When Rogerio Lourenco discusses the pleasures and pitfalls of the FIFA U-20 World Cup, he speaks from experience. After all, the Brazil coach has sampled this tournament from the other side of the touchline, as an ever-present in the Seleção side that claimed bronze at Saudi Arabia 1989.
Succumbing to Portugal's 'golden generation' in the semi-finals might have denied him the happy ending he craved, but Rogerio's enduring esteem for FIFA's youth showpiece is apparent. Indeed, he is convinced that, just as he and team-mates such as Leonardo and Sonny Anderson emerged stronger from their Saudi sojourn, so Brazil's class of 2009 will leave Egypt ready to take on the world.
"Certainly, I have very fond memories of this tournament and I feel very fortunate to have represented Brazil in two World Cups," he said, making reference to the fact he also turned out at the 1987 FIFA U-17 World Cup. "Although I didn't win either - and, as a Brazilian, you always want to win - I still remember that U-20 tournament especially with a lot of pride and satisfaction. I loved the whole World Cup experience, and learned a lot from it, just as I'm sure my players will."
Though Rogerio never realised his dream of graduating to a senior FIFA World Cup, his experiences at junior events taught him of the importance of adapting to the unique rigours of tournament football. That's why he is convinced that Dunga, a fellow FIFA U-20 World Cup veteran, will be closely monitoring which of his players flourish in Egypt.
"You need a special kind of mentality and discipline to really thrive at a World Cup," he told FIFA.com. "At their clubs, players all have their own roles and different ways of working, whereas here we need them all to adapt and come together within our framework. It's a good thing for the players to learn because this will be vital if they want to go to the very top. In Brazil, we have many, many talented footballers, but learning to be a team player is what makes those talented footballers truly special."
Conscious of the intense demands of international tournaments, Rogerio is equally mindful of the fact that his players carry an additional burden. Theirs is a nation, after all, that has become synonymous with a particular brand of football and, regardless of the names on those famous yellow shirts, fans will expect skills, thrills and success from the men wearing them.
"We are always stressing to the players that there is a responsibility that comes with pulling on that shirt," he said. "But pressure is something these players are used to and, as long as the shirt is seen as an honour rather than a burden, it should be a positive thing for them.

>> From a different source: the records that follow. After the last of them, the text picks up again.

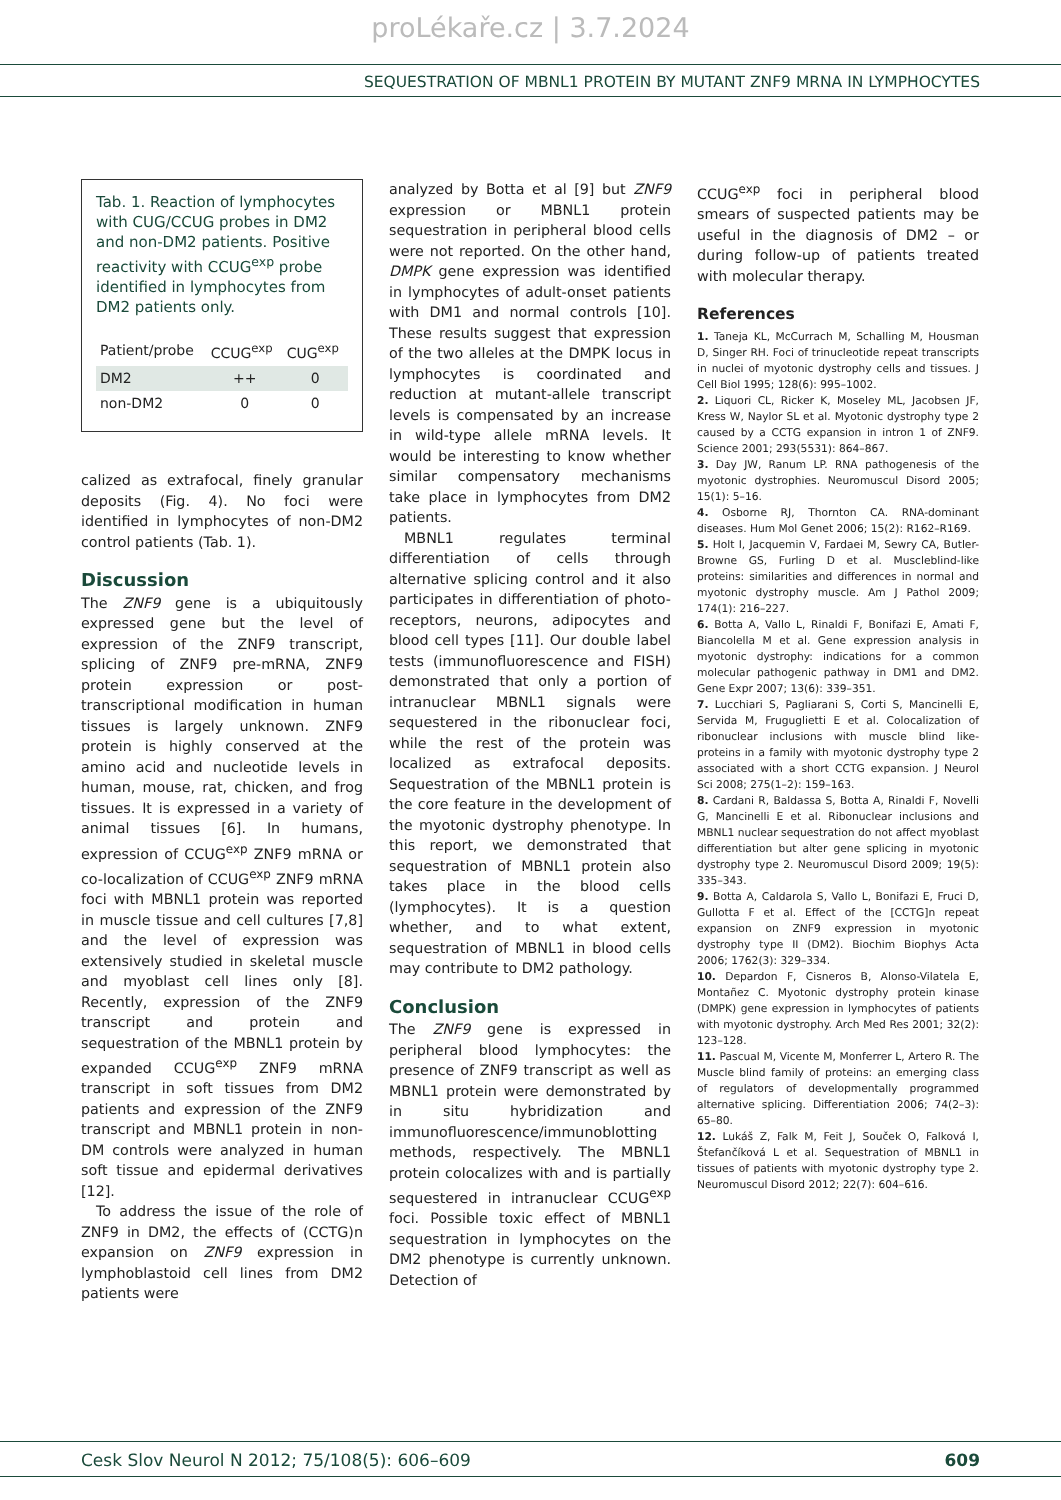proLékaře.cz | 3.7.2024
SEQUESTRATION OF MBNL1 PROTEIN BY MUTANT ZNF9 MRNA IN LYMPHOCYTES
Tab. 1. Reaction of lymphocytes with CUG/CCUG probes in DM2 and non-DM2 patients. Positive reactivity with CCUG<sup>exp</sup> probe identified in lymphocytes from DM2 patients only.
| Patient/probe | CCUG<sup>exp</sup> | CUG<sup>exp</sup> |
| --- | --- | --- |
| DM2 | ++ | 0 |
| non-DM2 | 0 | 0 |
calized as extrafocal, finely granular deposits (Fig. 4). No foci were identified in lymphocytes of non-DM2 control patients (Tab. 1).
Discussion
The ZNF9 gene is a ubiquitously expressed gene but the level of expression of the ZNF9 transcript, splicing of ZNF9 pre-mRNA, ZNF9 protein expression or post-transcriptional modification in human tissues is largely unknown. ZNF9 protein is highly conserved at the amino acid and nucleotide levels in human, mouse, rat, chicken, and frog tissues. It is expressed in a variety of animal tissues [6]. In humans, expression of CCUG<sup>exp</sup> ZNF9 mRNA or co-localization of CCUG<sup>exp</sup> ZNF9 mRNA foci with MBNL1 protein was reported in muscle tissue and cell cultures [7,8] and the level of expression was extensively studied in skeletal muscle and myoblast cell lines only [8]. Recently, expression of the ZNF9 transcript and protein and sequestration of the MBNL1 protein by expanded CCUG<sup>exp</sup> ZNF9 mRNA transcript in soft tissues from DM2 patients and expression of the ZNF9 transcript and MBNL1 protein in non-DM controls were analyzed in human soft tissue and epidermal derivatives [12].
To address the issue of the role of ZNF9 in DM2, the effects of (CCTG)n expansion on ZNF9 expression in lymphoblastoid cell lines from DM2 patients were
analyzed by Botta et al [9] but ZNF9 expression or MBNL1 protein sequestration in peripheral blood cells were not reported. On the other hand, DMPK gene expression was identified in lymphocytes of adult-onset patients with DM1 and normal controls [10]. These results suggest that expression of the two alleles at the DMPK locus in lymphocytes is coordinated and reduction at mutant-allele transcript levels is compensated by an increase in wild-type allele mRNA levels. It would be interesting to know whether similar compensatory mechanisms take place in lymphocytes from DM2 patients.
MBNL1 regulates terminal differentiation of cells through alternative splicing control and it also participates in differentiation of photo-receptors, neurons, adipocytes and blood cell types [11]. Our double label tests (immunofluorescence and FISH) demonstrated that only a portion of intranuclear MBNL1 signals were sequestered in the ribonuclear foci, while the rest of the protein was localized as extrafocal deposits. Sequestration of the MBNL1 protein is the core feature in the development of the myotonic dystrophy phenotype. In this report, we demonstrated that sequestration of MBNL1 protein also takes place in the blood cells (lymphocytes). It is a question whether, and to what extent, sequestration of MBNL1 in blood cells may contribute to DM2 pathology.
Conclusion
The ZNF9 gene is expressed in peripheral blood lymphocytes: the presence of ZNF9 transcript as well as MBNL1 protein were demonstrated by in situ hybridization and immunofluorescence/immunoblotting methods, respectively. The MBNL1 protein colocalizes with and is partially sequestered in intranuclear CCUG<sup>exp</sup> foci. Possible toxic effect of MBNL1 sequestration in lymphocytes on the DM2 phenotype is currently unknown. Detection of
CCUG<sup>exp</sup> foci in peripheral blood smears of suspected patients may be useful in the diagnosis of DM2 – or during follow-up of patients treated with molecular therapy.
References
1. Taneja KL, McCurrach M, Schalling M, Housman D, Singer RH. Foci of trinucleotide repeat transcripts in nuclei of myotonic dystrophy cells and tissues. J Cell Biol 1995; 128(6): 995–1002.
2. Liquori CL, Ricker K, Moseley ML, Jacobsen JF, Kress W, Naylor SL et al. Myotonic dystrophy type 2 caused by a CCTG expansion in intron 1 of ZNF9. Science 2001; 293(5531): 864–867.
3. Day JW, Ranum LP. RNA pathogenesis of the myotonic dystrophies. Neuromuscul Disord 2005; 15(1): 5–16.
4. Osborne RJ, Thornton CA. RNA-dominant diseases. Hum Mol Genet 2006; 15(2): R162–R169.
5. Holt I, Jacquemin V, Fardaei M, Sewry CA, Butler-Browne GS, Furling D et al. Muscleblind-like proteins: similarities and differences in normal and myotonic dystrophy muscle. Am J Pathol 2009; 174(1): 216–227.
6. Botta A, Vallo L, Rinaldi F, Bonifazi E, Amati F, Biancolella M et al. Gene expression analysis in myotonic dystrophy: indications for a common molecular pathogenic pathway in DM1 and DM2. Gene Expr 2007; 13(6): 339–351.
7. Lucchiari S, Pagliarani S, Corti S, Mancinelli E, Servida M, Fruguglietti E et al. Colocalization of ribonuclear inclusions with muscle blind like-proteins in a family with myotonic dystrophy type 2 associated with a short CCTG expansion. J Neurol Sci 2008; 275(1–2): 159–163.
8. Cardani R, Baldassa S, Botta A, Rinaldi F, Novelli G, Mancinelli E et al. Ribonuclear inclusions and MBNL1 nuclear sequestration do not affect myoblast differentiation but alter gene splicing in myotonic dystrophy type 2. Neuromuscul Disord 2009; 19(5): 335–343.
9. Botta A, Caldarola S, Vallo L, Bonifazi E, Fruci D, Gullotta F et al. Effect of the [CCTG]n repeat expansion on ZNF9 expression in myotonic dystrophy type II (DM2). Biochim Biophys Acta 2006; 1762(3): 329–334.
10. Depardon F, Cisneros B, Alonso-Vilatela E, Montañez C. Myotonic dystrophy protein kinase (DMPK) gene expression in lymphocytes of patients with myotonic dystrophy. Arch Med Res 2001; 32(2): 123–128.
11. Pascual M, Vicente M, Monferrer L, Artero R. The Muscle blind family of proteins: an emerging class of regulators of developmentally programmed alternative splicing. Differentiation 2006; 74(2–3): 65–80.
12. Lukáš Z, Falk M, Feit J, Souček O, Falková I, Štefančíková L et al. Sequestration of MBNL1 in tissues of patients with myotonic dystrophy type 2. Neuromuscul Disord 2012; 22(7): 604–616.
Cesk Slov Neurol N 2012; 75/108(5): 606–609 609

"Brazil are a team that nearly always starts a tournament among the favourites. Actually, even one of the few times that wasn't the case - in the 1994 World Cup - we still managed to win the title! But Brazil is also a unique country because, even though we won that World Cup, the Brazilian people were not happy because the style of football did not satisfy them. So it's very clear that, to really succeed, we need to combine results with excitement and good football."
Goals and glory. Style and substance. Rogerio, like every Brazil coach, has his work cut out. One thing he cannot be accused of, however, is failing to understanding what is expected of him.